The National Association of Realtors today reported gut-wrenching existing home sales figures, revealing the largest monthly decline since 1999. Sales fell to a seasonably adjusted annual rate of 5.04 million, an 8% drop from a year ago. Analysts predicted figures around 5.22 million.
Nationwide, sales of existing homes were down 19.1% in September compared to a year earlier, while inventories of unsold homes and condos rose to a 10.5-month supply. Existing home sales were hurting from California to the New York islands, with the Northeast hit hardest, falling 10%. Sales also scaled down 9.9% in the West, 7% in the Midwest, and 6% in the South.
In light of the numbers, Lehman Bros. stated it expects the Federal Reserve to cut the overnight lending rate to 3.75% by the middle of 2008.

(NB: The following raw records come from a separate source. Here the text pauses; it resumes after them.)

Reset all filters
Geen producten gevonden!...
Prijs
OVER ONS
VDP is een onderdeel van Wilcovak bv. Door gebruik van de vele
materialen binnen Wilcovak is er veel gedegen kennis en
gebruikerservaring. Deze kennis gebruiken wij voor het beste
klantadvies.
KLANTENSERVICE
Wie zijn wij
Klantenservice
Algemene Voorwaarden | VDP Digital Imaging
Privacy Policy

As a result of the housing figures, on top of poor earnings from Merrill Lynch major indices suffered during intraday trading. The Dow Jones Industrial Average (DJIA-13,531.8) dropped more than 200 points earlier, but has since rallied slightly to lessen the deficit to around 140 points. The Dow is currently at 13,531.8. The S&P 500 (SPX- 1500.21) and Nasdaq Composite (COMP-2745.3) also suffered, with the SPX hovering near a 20 point loss and the COMP dawdling around a 2% loss.